Parque Nacional El Imposible
After passing the border, I drove toward the El Imposible National Park. Its name comes from a gorge that was very difficult to cross for farmers and pack mules transporting coffee to the coast. The gorge is responsible for deadly falls for many a good number of them.
As I am driving toward the park, my first day in El Salvador is darkened by a flat tire in the middle of nowhere. I repair the tube, and after a 30-minute job, I resume my journey. Unfortunately, there were two pieces of metal in the tire, and I saw only one. The next day, the tire is going to be flat again. I had to replace the tube.

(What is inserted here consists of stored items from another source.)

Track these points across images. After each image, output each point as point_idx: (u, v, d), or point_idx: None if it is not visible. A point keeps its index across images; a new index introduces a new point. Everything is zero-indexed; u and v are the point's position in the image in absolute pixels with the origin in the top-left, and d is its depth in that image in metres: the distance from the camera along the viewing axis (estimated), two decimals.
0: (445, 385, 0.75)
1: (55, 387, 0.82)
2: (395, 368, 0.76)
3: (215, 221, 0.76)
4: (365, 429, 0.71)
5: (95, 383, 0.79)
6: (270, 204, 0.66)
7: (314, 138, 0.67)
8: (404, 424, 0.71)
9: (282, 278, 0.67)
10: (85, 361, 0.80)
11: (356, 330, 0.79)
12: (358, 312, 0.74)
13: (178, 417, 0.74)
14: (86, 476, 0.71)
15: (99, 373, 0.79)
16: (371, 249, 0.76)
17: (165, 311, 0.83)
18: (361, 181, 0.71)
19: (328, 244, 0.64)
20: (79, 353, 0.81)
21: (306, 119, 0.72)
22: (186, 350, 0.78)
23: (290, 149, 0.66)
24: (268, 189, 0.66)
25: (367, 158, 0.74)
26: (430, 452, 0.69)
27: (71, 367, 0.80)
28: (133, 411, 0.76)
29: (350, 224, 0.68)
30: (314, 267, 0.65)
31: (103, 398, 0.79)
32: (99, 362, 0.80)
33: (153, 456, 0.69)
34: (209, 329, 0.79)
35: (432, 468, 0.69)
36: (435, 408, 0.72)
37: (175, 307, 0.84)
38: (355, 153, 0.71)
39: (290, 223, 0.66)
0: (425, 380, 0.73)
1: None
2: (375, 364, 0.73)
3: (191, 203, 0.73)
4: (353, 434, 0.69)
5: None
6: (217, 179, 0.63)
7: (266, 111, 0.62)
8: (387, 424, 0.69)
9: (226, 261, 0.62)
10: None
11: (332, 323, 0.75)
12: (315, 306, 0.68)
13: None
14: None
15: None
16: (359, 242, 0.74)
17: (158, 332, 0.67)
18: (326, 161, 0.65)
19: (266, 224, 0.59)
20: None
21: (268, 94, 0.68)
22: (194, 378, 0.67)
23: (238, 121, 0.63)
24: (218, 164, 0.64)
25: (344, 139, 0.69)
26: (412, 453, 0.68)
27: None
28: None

The park contains some nice forest trails leading to some interesting point of interest. I was the only tourist to sleep in the park, and it was probably the most remarkable nights since Mexico. Why? Simply because it was the first time I could sleep without hearing people, music, vehicles, dogs or roosters. The first night, I only heard the wind in the trees and on the tent. The second night, without wind, I heard strange noises from some nocturnal animals, including owls. Two great and relaxing nights.
Cerro El León
This trail of about 8 km leads to a summit with 360 degree views on the park, but also beyond its borders. The Pacific Coast, some 18 km away as the crow flies, can be seen in the distance.
Although it's a tropical forest, there are lots of bamboos, an invasive species from Asia.
Another trail leading to a rock with Mayan writing.
The third and last trail leads to a nice pool with cold water swimming.